-------- Recorded information --------

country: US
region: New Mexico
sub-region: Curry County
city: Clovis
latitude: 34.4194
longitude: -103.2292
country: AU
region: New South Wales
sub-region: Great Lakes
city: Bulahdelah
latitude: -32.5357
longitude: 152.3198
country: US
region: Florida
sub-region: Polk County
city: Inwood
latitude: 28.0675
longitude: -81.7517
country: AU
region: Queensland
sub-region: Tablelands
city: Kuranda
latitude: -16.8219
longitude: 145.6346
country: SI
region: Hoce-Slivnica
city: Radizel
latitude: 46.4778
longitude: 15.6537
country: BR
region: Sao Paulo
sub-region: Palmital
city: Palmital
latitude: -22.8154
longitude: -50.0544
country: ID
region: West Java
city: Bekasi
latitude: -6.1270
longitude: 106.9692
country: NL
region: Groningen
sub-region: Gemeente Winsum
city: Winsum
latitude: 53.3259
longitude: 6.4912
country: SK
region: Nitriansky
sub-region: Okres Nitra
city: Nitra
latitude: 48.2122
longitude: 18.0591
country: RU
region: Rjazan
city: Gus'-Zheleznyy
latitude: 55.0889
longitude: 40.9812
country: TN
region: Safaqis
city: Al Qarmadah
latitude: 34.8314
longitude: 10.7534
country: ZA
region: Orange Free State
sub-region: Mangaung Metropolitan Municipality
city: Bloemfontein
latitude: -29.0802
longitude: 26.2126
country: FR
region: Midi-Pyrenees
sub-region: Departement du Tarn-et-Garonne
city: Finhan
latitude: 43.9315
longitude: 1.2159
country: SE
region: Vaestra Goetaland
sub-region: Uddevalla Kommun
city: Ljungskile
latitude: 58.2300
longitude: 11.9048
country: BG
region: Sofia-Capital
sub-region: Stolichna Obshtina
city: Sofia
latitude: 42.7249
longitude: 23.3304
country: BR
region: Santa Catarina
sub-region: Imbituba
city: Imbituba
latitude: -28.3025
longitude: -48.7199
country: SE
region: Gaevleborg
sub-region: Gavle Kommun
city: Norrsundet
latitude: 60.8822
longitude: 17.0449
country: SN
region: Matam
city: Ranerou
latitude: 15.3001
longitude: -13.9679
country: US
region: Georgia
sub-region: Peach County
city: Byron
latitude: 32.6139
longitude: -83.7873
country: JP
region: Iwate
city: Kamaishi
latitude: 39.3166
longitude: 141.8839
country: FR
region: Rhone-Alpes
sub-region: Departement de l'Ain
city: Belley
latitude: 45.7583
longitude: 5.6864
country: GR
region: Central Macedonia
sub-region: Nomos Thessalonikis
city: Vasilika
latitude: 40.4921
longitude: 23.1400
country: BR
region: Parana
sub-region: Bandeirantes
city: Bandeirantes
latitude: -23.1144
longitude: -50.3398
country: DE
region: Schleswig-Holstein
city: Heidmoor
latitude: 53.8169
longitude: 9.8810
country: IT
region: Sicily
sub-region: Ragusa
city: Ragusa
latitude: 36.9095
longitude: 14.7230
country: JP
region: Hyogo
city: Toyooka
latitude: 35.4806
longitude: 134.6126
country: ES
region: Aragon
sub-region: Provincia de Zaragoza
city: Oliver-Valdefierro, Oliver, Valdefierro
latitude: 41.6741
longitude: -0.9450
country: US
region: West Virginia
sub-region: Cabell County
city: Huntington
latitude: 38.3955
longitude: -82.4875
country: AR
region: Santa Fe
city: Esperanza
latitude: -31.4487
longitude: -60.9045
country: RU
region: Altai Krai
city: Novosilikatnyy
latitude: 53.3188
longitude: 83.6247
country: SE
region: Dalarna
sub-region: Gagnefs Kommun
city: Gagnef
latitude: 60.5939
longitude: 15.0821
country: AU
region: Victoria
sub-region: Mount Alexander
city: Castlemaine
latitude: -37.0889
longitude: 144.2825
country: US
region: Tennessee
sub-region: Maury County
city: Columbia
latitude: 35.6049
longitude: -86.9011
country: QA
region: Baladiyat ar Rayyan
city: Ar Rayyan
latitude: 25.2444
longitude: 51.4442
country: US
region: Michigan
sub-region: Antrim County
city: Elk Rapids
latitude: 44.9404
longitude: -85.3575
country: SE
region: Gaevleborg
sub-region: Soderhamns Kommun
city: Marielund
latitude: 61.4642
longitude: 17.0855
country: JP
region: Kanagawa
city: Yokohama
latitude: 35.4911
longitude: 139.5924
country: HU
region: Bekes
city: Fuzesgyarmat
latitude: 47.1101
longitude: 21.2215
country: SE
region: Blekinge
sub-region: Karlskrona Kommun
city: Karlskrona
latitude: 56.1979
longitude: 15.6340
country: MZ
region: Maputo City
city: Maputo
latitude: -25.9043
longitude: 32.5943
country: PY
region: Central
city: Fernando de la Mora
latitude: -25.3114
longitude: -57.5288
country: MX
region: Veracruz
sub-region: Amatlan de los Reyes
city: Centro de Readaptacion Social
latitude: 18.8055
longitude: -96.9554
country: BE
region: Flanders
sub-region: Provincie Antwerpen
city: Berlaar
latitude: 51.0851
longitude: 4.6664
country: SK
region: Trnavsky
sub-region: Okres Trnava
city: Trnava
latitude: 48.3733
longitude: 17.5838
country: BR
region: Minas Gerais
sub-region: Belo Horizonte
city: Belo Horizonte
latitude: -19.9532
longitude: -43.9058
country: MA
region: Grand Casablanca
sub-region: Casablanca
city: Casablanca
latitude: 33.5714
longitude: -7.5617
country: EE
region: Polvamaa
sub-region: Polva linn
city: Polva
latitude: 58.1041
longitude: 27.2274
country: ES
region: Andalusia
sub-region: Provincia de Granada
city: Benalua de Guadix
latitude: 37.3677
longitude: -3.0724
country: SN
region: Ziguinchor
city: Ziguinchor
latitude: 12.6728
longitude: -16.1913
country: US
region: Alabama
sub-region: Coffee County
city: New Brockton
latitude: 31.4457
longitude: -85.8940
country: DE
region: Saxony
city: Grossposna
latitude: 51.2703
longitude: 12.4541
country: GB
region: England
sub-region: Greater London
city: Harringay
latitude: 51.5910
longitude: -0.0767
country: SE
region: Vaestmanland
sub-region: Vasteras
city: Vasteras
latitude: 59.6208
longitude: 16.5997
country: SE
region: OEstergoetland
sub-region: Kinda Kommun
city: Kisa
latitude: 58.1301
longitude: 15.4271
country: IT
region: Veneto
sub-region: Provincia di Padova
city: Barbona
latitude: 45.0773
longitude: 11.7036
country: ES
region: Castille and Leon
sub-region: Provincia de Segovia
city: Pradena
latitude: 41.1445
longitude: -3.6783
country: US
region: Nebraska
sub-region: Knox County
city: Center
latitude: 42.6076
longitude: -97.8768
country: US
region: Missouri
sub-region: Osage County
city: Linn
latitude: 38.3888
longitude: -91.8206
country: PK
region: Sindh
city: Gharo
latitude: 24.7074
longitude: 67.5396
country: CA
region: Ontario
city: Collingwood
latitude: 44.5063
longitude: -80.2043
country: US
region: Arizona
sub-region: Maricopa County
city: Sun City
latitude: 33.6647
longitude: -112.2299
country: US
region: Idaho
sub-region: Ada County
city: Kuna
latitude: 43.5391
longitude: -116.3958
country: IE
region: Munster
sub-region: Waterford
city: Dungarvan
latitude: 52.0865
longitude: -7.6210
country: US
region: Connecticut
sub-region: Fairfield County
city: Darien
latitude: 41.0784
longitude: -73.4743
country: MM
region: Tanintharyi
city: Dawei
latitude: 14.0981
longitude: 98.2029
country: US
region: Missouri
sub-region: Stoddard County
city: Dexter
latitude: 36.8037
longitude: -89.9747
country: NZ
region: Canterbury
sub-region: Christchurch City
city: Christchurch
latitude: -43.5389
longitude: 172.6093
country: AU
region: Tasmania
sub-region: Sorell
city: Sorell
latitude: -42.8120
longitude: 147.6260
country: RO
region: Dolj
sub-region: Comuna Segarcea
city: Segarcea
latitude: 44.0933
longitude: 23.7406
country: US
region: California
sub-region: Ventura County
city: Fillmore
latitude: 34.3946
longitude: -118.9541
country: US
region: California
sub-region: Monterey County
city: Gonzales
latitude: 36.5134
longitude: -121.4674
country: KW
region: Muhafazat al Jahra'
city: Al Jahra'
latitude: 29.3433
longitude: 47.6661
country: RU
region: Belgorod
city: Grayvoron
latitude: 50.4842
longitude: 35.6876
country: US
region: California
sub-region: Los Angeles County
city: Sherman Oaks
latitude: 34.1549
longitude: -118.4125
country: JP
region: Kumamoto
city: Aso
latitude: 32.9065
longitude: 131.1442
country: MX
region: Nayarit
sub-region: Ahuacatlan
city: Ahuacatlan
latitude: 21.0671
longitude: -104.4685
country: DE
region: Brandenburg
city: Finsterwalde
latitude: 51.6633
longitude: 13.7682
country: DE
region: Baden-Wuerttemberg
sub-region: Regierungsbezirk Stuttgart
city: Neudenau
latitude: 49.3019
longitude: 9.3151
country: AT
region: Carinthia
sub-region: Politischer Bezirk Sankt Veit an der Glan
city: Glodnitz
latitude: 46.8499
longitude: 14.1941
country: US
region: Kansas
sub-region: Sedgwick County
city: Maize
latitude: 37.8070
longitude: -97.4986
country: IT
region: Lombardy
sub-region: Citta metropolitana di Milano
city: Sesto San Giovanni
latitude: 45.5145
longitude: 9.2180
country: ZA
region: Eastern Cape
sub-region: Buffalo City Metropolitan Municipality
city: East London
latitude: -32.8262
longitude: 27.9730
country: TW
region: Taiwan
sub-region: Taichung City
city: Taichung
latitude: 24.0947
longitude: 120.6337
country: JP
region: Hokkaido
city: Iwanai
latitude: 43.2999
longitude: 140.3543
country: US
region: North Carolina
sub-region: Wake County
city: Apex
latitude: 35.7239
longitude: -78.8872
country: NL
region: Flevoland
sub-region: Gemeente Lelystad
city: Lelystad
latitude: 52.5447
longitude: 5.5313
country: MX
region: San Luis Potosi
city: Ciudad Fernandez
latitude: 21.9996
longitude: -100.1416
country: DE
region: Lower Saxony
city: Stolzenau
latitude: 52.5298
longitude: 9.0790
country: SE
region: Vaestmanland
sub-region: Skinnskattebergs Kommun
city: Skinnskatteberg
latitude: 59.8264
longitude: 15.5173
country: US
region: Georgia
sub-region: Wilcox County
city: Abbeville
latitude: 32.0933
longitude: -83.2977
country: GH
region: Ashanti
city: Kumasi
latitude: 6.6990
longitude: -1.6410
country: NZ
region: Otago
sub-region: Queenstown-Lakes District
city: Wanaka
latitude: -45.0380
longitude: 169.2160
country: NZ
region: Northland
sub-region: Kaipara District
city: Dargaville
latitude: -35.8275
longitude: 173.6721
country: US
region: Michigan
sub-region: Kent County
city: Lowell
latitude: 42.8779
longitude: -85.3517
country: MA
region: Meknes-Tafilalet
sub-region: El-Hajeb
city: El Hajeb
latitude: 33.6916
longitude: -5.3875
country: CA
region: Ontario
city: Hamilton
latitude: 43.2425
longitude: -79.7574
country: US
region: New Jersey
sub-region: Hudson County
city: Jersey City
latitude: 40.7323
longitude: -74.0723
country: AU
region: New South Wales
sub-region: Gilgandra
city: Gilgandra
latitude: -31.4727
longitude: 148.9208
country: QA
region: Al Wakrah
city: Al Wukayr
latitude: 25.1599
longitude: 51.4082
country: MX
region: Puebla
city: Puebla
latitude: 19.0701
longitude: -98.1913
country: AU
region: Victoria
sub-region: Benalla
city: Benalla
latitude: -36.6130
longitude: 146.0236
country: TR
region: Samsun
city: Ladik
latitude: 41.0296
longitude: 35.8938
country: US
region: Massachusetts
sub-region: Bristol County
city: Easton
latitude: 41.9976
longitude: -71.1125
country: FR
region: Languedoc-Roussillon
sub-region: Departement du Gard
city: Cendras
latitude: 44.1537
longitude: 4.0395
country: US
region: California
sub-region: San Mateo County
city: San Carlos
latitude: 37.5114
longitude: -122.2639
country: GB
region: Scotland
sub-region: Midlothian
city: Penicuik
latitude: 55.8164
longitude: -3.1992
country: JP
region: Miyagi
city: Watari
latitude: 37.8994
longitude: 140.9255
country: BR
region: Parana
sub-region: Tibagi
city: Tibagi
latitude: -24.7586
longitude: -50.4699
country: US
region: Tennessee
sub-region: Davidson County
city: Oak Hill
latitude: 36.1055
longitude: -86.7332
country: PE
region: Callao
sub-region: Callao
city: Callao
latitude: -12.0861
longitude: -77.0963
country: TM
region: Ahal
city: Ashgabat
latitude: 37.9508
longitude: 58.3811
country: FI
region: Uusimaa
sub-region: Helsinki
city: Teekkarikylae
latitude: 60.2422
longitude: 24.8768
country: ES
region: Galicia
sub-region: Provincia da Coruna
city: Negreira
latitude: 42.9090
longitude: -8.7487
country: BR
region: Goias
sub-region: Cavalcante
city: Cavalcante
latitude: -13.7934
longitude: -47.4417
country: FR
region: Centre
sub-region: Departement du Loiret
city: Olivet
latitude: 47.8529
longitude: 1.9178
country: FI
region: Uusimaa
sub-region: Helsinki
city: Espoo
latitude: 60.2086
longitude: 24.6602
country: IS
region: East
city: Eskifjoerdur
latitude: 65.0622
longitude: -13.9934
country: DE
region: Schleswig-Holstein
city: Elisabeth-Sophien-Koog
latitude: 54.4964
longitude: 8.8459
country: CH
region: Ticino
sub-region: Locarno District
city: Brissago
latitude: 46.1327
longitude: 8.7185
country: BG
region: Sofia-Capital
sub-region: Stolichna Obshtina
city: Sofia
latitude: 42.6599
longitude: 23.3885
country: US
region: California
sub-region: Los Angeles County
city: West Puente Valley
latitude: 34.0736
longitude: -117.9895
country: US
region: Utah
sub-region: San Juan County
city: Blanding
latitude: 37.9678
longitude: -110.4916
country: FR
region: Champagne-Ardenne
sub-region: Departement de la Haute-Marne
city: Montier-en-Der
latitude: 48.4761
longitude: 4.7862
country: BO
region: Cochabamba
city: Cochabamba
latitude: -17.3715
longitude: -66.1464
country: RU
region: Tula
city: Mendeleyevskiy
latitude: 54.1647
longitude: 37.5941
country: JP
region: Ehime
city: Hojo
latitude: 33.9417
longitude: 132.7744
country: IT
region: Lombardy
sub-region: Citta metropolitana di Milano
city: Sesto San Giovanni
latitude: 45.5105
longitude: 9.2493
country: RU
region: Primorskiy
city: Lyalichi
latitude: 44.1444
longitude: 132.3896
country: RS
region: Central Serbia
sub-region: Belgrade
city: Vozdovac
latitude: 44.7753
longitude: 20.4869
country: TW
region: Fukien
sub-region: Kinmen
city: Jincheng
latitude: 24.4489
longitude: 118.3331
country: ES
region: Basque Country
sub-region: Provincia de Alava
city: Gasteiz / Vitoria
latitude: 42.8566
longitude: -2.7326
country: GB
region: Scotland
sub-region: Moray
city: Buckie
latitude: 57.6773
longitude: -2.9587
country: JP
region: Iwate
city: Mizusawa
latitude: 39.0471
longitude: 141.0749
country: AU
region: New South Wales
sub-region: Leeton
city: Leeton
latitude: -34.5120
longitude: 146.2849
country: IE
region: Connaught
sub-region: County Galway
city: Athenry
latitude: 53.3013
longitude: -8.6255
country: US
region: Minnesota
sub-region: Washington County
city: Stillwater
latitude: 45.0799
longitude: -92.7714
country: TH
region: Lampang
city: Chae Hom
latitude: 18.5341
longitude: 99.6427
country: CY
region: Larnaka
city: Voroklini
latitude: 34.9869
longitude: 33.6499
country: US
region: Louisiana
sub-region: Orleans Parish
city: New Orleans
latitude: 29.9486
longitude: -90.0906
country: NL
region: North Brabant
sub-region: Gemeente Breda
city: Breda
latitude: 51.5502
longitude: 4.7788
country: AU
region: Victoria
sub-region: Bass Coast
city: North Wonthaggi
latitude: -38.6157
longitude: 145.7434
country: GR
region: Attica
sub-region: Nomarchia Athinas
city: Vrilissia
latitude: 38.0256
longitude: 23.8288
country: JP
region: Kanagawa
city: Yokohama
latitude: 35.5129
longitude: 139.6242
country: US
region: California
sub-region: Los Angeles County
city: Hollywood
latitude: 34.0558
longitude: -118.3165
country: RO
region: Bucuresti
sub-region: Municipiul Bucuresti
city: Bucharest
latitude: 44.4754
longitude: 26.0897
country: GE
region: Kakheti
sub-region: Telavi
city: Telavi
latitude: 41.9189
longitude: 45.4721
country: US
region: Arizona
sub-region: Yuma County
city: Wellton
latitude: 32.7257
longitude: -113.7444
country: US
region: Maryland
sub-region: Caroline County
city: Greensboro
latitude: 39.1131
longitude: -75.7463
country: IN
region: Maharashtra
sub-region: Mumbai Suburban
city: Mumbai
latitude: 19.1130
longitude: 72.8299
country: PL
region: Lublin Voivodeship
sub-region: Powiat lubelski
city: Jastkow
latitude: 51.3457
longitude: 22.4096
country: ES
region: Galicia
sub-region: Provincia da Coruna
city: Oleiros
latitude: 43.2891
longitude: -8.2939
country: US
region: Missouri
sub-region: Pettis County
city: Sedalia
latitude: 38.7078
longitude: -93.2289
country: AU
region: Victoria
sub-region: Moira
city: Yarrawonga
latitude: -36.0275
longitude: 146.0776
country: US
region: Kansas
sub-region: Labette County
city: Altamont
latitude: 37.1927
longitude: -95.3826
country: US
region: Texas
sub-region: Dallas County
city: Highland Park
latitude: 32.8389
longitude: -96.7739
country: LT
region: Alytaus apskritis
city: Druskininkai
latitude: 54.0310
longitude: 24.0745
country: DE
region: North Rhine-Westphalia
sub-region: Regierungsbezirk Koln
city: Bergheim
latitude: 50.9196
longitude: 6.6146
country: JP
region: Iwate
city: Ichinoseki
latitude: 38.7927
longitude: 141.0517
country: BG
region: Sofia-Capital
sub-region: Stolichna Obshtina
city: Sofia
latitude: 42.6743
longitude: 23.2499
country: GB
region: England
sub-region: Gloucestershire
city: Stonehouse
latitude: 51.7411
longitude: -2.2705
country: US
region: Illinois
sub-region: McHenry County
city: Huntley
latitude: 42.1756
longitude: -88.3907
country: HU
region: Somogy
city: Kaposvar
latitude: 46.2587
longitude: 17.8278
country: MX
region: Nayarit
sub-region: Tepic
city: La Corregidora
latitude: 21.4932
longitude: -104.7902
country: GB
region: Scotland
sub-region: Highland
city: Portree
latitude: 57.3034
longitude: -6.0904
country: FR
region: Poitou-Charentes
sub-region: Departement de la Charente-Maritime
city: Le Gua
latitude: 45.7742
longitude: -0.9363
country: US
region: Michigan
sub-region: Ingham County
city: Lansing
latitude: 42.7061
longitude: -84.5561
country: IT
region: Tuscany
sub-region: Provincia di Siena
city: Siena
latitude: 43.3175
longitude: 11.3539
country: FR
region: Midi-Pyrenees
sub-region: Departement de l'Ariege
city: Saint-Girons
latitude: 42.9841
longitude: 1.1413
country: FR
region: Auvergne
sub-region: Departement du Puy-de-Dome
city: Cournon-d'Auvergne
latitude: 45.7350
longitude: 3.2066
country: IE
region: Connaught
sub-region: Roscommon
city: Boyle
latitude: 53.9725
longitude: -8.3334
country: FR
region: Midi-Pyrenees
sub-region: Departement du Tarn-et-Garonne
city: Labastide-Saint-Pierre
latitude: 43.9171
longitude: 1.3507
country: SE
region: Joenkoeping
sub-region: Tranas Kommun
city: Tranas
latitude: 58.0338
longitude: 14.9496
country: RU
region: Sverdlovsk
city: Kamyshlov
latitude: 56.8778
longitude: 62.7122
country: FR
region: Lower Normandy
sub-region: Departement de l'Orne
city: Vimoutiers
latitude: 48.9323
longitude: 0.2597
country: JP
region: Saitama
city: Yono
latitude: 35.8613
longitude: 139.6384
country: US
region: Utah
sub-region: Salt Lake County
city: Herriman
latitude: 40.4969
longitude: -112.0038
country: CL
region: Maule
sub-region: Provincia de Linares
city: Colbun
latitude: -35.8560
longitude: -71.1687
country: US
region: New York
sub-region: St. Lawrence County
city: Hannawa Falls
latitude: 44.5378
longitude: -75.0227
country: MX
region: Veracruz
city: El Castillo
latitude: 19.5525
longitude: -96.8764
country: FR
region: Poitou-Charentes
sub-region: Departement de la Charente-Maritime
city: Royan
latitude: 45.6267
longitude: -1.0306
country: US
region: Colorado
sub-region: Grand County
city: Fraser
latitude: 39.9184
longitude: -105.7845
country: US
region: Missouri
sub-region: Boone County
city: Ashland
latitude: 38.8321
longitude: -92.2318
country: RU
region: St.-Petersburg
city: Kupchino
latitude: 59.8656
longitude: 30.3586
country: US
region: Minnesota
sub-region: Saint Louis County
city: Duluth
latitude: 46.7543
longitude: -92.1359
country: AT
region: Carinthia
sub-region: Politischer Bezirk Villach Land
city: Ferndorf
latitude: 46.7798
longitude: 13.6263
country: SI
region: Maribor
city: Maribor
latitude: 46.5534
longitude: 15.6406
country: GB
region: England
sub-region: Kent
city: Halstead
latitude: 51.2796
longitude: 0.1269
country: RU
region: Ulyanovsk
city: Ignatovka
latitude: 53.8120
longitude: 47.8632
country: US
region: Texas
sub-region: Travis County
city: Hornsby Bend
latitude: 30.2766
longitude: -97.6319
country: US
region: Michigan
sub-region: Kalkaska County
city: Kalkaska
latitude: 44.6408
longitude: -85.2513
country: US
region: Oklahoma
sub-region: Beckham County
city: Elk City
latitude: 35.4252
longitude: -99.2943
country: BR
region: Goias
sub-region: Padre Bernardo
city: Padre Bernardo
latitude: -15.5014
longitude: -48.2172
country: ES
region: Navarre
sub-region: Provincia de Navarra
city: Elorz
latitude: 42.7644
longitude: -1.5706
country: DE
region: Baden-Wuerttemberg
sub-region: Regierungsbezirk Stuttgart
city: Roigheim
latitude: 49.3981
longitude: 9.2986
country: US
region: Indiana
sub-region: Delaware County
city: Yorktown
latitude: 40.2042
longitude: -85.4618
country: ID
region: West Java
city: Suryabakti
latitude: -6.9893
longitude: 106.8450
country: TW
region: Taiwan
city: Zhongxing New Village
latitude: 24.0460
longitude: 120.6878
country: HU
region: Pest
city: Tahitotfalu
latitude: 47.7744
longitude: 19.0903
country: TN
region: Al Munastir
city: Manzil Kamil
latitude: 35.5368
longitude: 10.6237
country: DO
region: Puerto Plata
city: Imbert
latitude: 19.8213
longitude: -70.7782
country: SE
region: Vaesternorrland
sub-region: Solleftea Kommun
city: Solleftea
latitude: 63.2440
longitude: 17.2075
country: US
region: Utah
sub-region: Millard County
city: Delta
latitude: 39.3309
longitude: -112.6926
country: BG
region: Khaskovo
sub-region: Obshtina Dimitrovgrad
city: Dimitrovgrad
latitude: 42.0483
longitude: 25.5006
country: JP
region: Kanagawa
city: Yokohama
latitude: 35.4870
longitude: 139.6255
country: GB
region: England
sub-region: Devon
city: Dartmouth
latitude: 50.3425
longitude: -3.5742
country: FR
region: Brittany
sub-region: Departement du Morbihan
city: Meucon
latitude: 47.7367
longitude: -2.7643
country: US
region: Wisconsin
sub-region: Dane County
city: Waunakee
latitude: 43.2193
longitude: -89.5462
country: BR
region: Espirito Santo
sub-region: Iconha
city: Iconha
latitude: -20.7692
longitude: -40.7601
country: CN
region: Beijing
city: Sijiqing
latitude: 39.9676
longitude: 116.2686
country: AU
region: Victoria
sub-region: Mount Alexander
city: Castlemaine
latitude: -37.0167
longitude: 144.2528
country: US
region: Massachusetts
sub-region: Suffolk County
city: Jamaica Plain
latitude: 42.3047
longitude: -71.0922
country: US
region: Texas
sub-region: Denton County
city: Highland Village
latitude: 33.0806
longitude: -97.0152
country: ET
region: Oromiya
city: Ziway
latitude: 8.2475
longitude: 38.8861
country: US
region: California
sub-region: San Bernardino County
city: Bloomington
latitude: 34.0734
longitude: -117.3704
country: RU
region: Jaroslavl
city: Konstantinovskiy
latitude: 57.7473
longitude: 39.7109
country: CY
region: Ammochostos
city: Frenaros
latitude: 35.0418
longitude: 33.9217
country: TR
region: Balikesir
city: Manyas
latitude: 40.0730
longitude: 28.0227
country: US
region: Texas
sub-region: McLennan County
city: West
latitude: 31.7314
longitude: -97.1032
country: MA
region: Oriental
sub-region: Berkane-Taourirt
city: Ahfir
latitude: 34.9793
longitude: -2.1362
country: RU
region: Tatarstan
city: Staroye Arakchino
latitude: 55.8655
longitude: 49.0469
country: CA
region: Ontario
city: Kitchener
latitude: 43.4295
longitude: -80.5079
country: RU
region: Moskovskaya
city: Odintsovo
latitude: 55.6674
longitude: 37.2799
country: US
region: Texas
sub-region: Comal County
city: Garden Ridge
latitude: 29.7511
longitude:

--------

Copy the records without any change, beginning at the line that contains "region: Nitriansky" and stopping after the line that contains "longitude: 10.7534".

### Task response
region: Nitriansky
sub-region: Okres Nitra
city: Nitra
latitude: 48.2122
longitude: 18.0591
country: RU
region: Rjazan
city: Gus'-Zheleznyy
latitude: 55.0889
longitude: 40.9812
country: TN
region: Safaqis
city: Al Qarmadah
latitude: 34.8314
longitude: 10.7534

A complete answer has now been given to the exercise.